Starting a new business can be an exciting time filled with possibilities and potential, especially if you’ll be partnering with others! It’s important to understand the potential challenges that may arise in partnerships and how to go about resolving them. One of the key ways to prepare for these challenges is by creating a shareholders agreement. By taking the time to craft one of these agreements, you can approach your new business venture with the confidence that comes from having a solid legal foundation.
At its core, a shareholders agreement is a contract between business partners. This agreement will handle how the business is going to run right from the beginning of setting up your business model.
Taking the time to draw up a shareholders agreement at the start of your business is important. This agreement is instrumental in the running of your business. It outlines the decision-making powers of everyone involved in the ownership of the business. It also includes certain restrictions regarding the sale and transfer of shares and methods of how you’ll go about solving conflicts or disputes with each other.
What Happens If Things Go South?
It’s easy to be hopeful and excited when starting a new business as you may feel that everything will always be smooth sailing regarding you and your business partners. While it’s great to keep this enthusiasm and excitement surrounding your new business journey, it’s important to be realistic and know that conflicts are bound to happen.
Having a shareholders agreement in place will give you some peace of mind that you’ll be able to navigate these conflicts and resolve them more smoothly when they do arise. Since you and your business partners will have already agreed upon the methods for resolving conflicts when the agreement was finalized, everyone should feel like they are being treated fairly when it comes to resolving a dispute.
Transferring Shares to New Owners
Oftentimes, disputes among business partners can arise when there are new or removed members from the team resulting in the transferring of shares to new owners.
A shareholders agreement will usually set up restrictions regarding the transfer of shares. These restrictions will vary depending on your specific business model and situation but they can include things like requiring all other shareholders to agree before anyone can sell their share or making it a requirement that all existing shareholders will get first dibs on buying any shares that someone is looking to sell/transfer.
If everyone had free reign on who they were able to transfer shares to, there would be a strong possibility that your company and everyone who works with you would experience some chaos, issues, or long-standing effects.
At the end of the day, it’s a good idea to plan ahead for these possible occurrences as adding or removing a team member can have a huge impact on your company and can often cause unwanted tension, confusion, or negative emotions to arise if things are not handled in a way that was previously agreed upon by all standing members of the team.

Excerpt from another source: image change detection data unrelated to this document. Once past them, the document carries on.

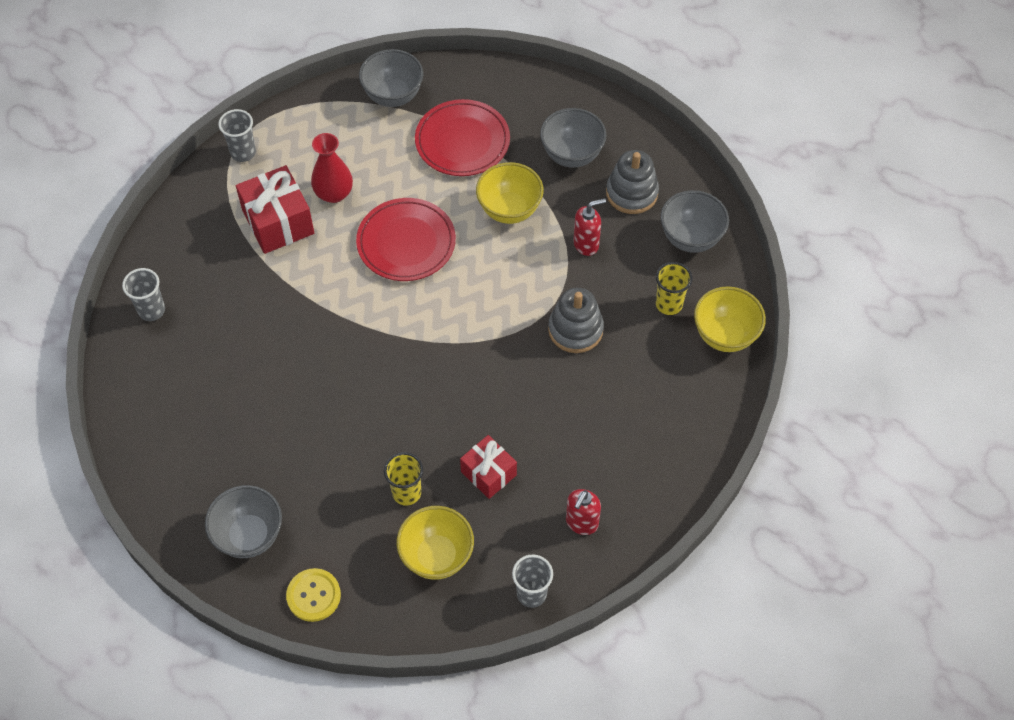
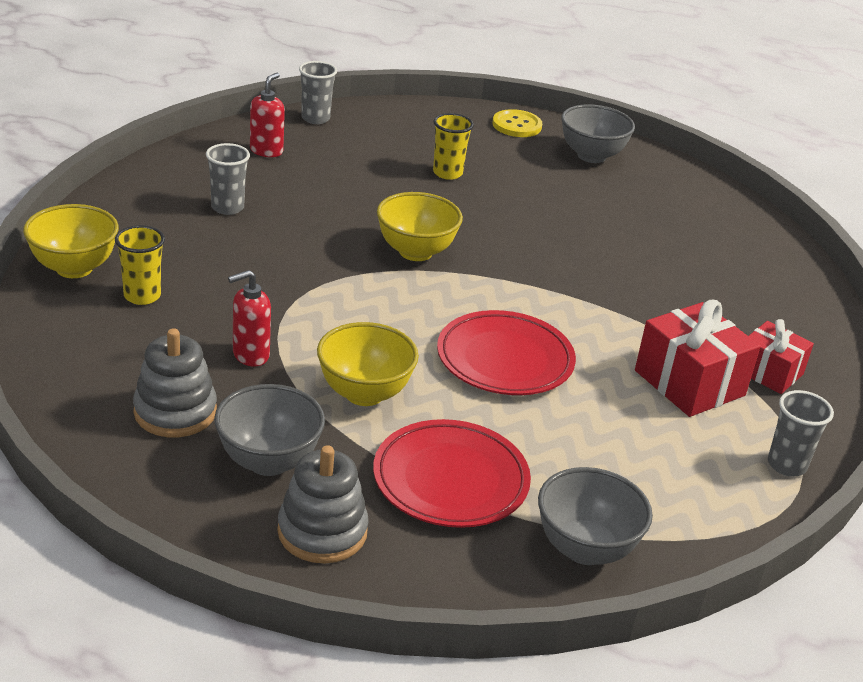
camera: 170 degrees right, 25 degrees down
(151, 310) = (794, 303): grey cup -> grey cup (227, 207)
(334, 193) = (627, 414): red vase -> none
(436, 556) = (408, 139): yellow bowl -> yellow bowl (415, 252)
(488, 473) = (365, 181): red gift -> red gift (769, 372)
(575, 330) = (268, 277): grey stacking toy -> grey stacking toy (322, 531)
(690, 238) = (94, 359): grey bowl -> none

When developing a shareholders agreement, it’s also important to include a section regarding “liquidity.” Liquidity can be found in two different forms (event-based and ordinary course).
Event-based liquidity refers to “family law” events, insolvency, disability, termination of employment, death, etc. Whereas ordinary course-based liquidity refers to the shotgun/auction process, rights of first refusal/opportunity, piggyback/tag-along rights, drag-along rights, permitted transfers without consent, etc.

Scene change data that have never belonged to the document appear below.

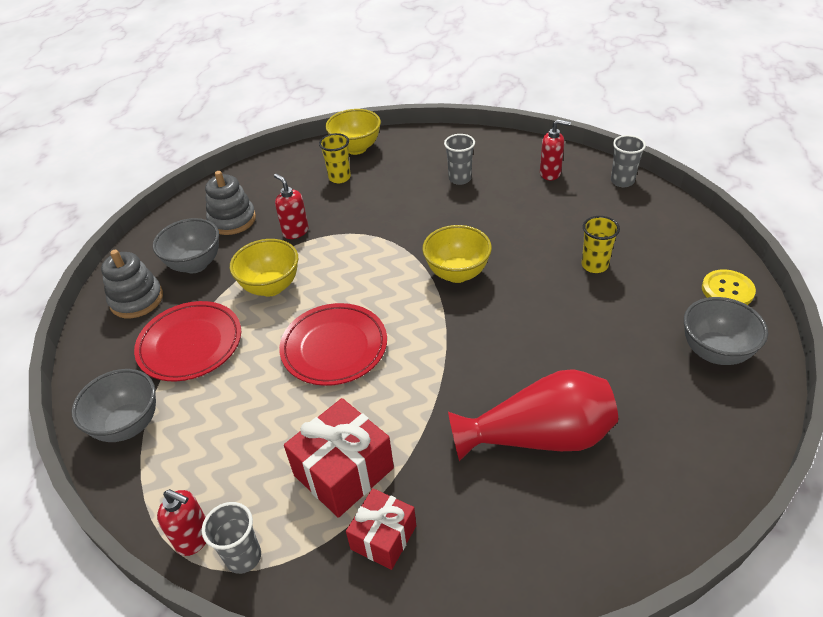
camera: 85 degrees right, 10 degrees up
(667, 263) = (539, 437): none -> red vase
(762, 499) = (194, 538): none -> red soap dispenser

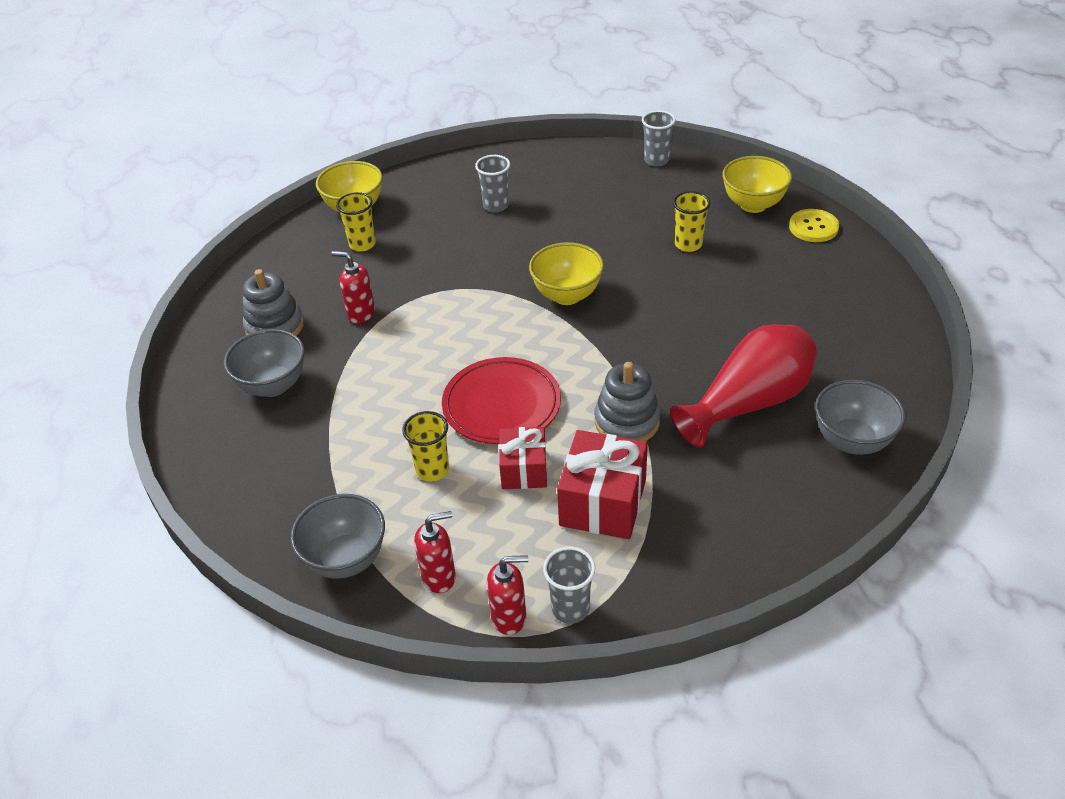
camera: 30 degrees left, 0 degrees up
(137, 300) = (236, 444): grey stacking toy -> grey stacking toy (627, 421)
(190, 344) = (343, 462): red plate -> none
(242, 380) = (432, 470): none -> yellow cup
(271, 287) = (383, 376): yellow bowl -> yellow bowl (753, 204)
(383, 537) = (682, 535): red gift -> red gift (524, 470)
(550, 173) = (583, 173): red soap dispenser -> red soap dispenser (439, 577)
(715, 352) = (838, 281): grey bowl -> grey bowl (852, 441)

In these cases, it is key to know who is identified as the “buyer” to better understand the taxation of the proceeds in the hands of the “seller.”

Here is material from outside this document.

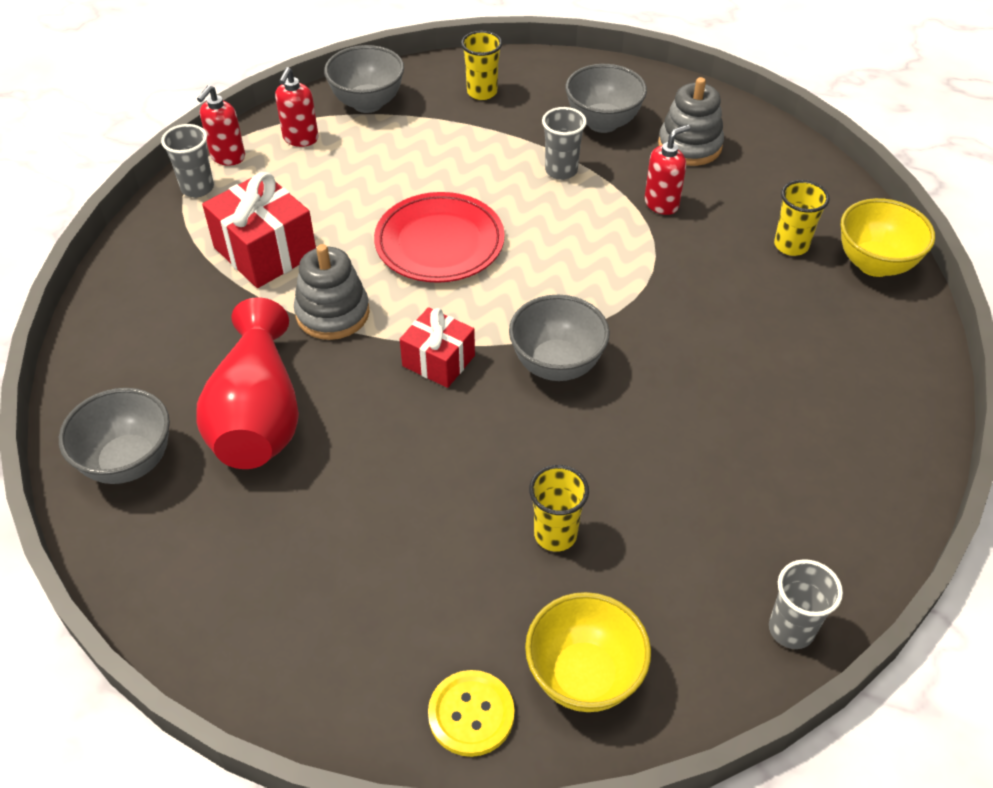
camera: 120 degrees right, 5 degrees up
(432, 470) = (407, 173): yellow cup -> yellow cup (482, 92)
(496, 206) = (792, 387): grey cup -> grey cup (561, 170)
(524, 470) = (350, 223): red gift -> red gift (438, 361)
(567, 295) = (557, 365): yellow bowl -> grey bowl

Online Templates vs A Lawyer
When deciding how to draw up your shareholder’s agreement, you should find the method that best suits your situation and budget.
If you already have a strong understanding of the inner workings of a shareholders agreement and need a cheaper alternative than working with a lawyer it’s possible that you could find a good online template to work with. When searching for a template, be sure that the source is reliable and from a legitimate provider so that you know you’re going to end up with a solid agreement.
Although having a lawyer draft your agreement will be more expensive than an online template, they are usually the best option if you have never set up a shareholders agreement before. Understanding the legal language within the contract can be challenging for someone who hasn’t gone through the process and having a lawyer draft this and take you through it in plain language is ideal. Your lawyer can also help you decide on the best practices to include in the agreement for each scenario you may face!
In either case, we recommend having a legal professional review the final version of your agreement if your budget allows, ensuring that the interests of all parties are protected.
When deciding on what to include in your shareholder’s agreement, the most important thing is understanding your business and the people that you’ll be working with, in order to create an agreement that best suits your situation. Whether it’s figuring out what will happen in regards to the transferring of shares, or even just how you will go about handling conflicts between team members, a shareholders agreement will give you a deeper understanding of the workings of your business and allow you to make decisions with greater peace of mind.